Lantas, bagaimana nasib realitas pengalaman kehadiran seperti pengalaman agama atau pengalaman mistik, yang oleh seluruh filsuf agama dan tokoh-tokoh mistisisme, sering dikatakan sebagai inti dari pengalaman keberagamaan?
Tentang pengalaman moral, agama dan mistik ini, kata Wittgenstein dalam kenyataannya tidak pernah bisa ditunjuk secara langsung, karena ia bukan pengalaman inderawi. Apalagi, bahasa mempunyai keterbatasan, yaitu hanya dapat mengungkapkan apa yang menjadi realitas inderawi. Jadi, ada realitas yang bisa diungkapkan dengan kata-kata, dan ada realitas yang tidak dapat diungkapkan. “Terhadap wilayah yang tak dapat diungkapkan” (the unutterable), kata Wittgenstein “perlulah diberikan perlindungan.” Maksudnya, wilayah yang tak dapat diungkapkan dengan bahasa, yakni wilayah pengalaman kehadiran, pengalaman agama, atau mistik adalah wilayah yang sangat penting untuk dimengerti, tetapi paradoksnya adalah hal itu, tidak bisa dikatakan dengan bahasa. Bila dipaksakan, hanya akan berakibat non-sensesaja, mengenainya.

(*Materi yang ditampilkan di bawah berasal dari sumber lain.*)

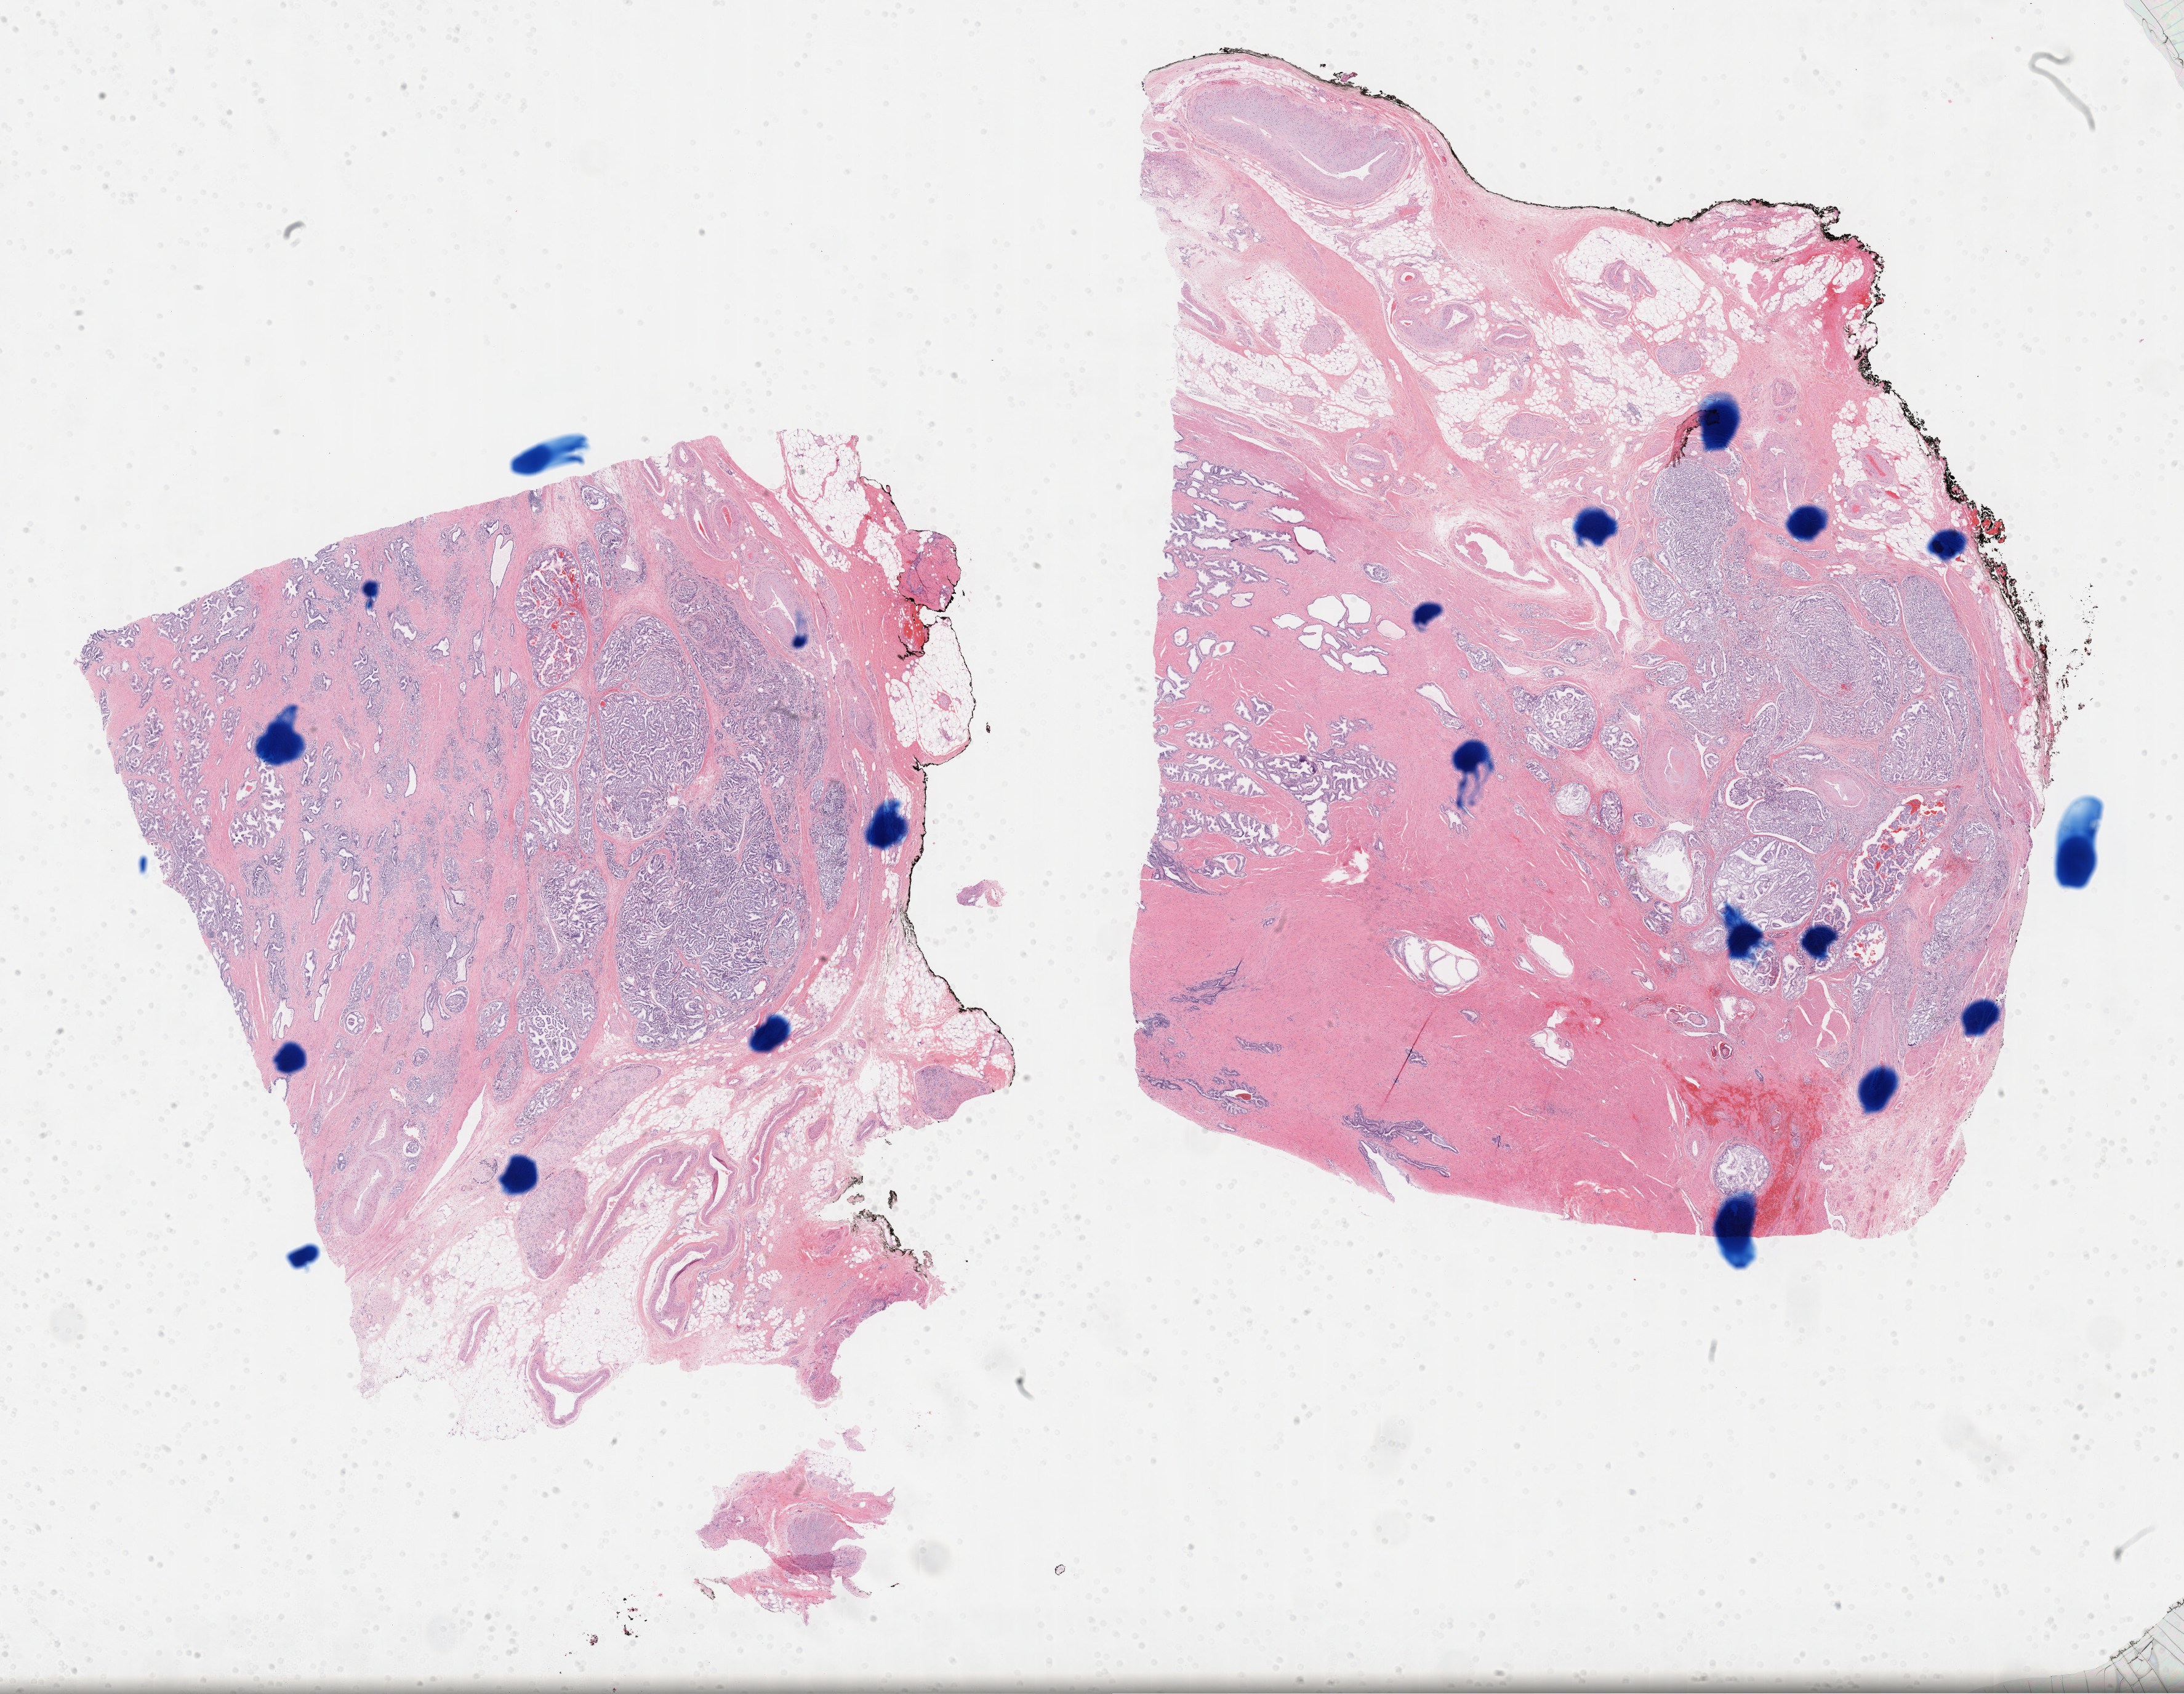
Digitized Hematoxylin and eosin (H&E) stained tissue section (whole slide) — low-resolution overview of the scanned area, about 28.7 x 22.3 mm; formalin-fixed paraffin-embedded (FFPE) diagnostic section; primary tumour sample from the prostate. Patient: male, age at initial diagnosis 52 years. Gleason score: 9 (4+5).
Pathologic diagnosis: Adenocarcinoma, NOS (prostate gland). Laterality: bilateral. Lymph nodes positive (case pathology): 1 of 10 examined.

Oleh karena itu, pengalaman moral, agama dan mistik adalah pengalaman yang hanya bisa “ditunjuk”, dan “dialami,” tetapi kita tidak bisa berbicara tentangnya. Karena bahasa kita sendiri terbatas. “Memang ada hal-hal yang tidak dapat dikatakan. Hal-hal itu menunjukkan diri. Itulah yang mistis” (the mystical), kata Wittgenstein. Dalam akhir buku Tractatus Logico-Philosophicus pada proposisi No. 7 dikatakan bahwa, what we cannot speak about, we must pass over in silence (“Tentang yang tak dapat kita katakan, hendaklah kita berdiam diri”).
Masalah epistemologi kita selanjutnya adalah: Apakah dengan demikian pengalaman moral, agama atau mistik itu merupakan pengalaman yang sama sekali subyektif? Saya kira, Wittgenstein periode ini (Wittgenstein I), akan menjawab “ya.”
Semuanya Adalah “Permainan Bahasa”
Setelah terbit buku Philosophical Investigations, 1953, yang kelak akan menginspirasikan munculnya aliran “filsafat analitik” di Inggris pada pertengahan abad 20, Wittgenstein pun menolak pandangan Tractatus Logico Philosophicus, yang selanjutnya malah dipegang teguh oleh kalangan “Positivisme Logis”, bahwa bahasa hanya mempunyai satu fungsi saja, yaitu menyebut fakta. Fungsi “menyebut fakta” ini, terletak pada kesesuaian antara unsur-unsur gambar dengan sesuatu dalam realitas, sehingga proposisi berfungsi sebagai gambar realitas. Mernurut mereka bahasa hanya dapat dirumuskan dalam bahasa logika yang sempurna, misalnya lewat logika modern atau logika simbolik.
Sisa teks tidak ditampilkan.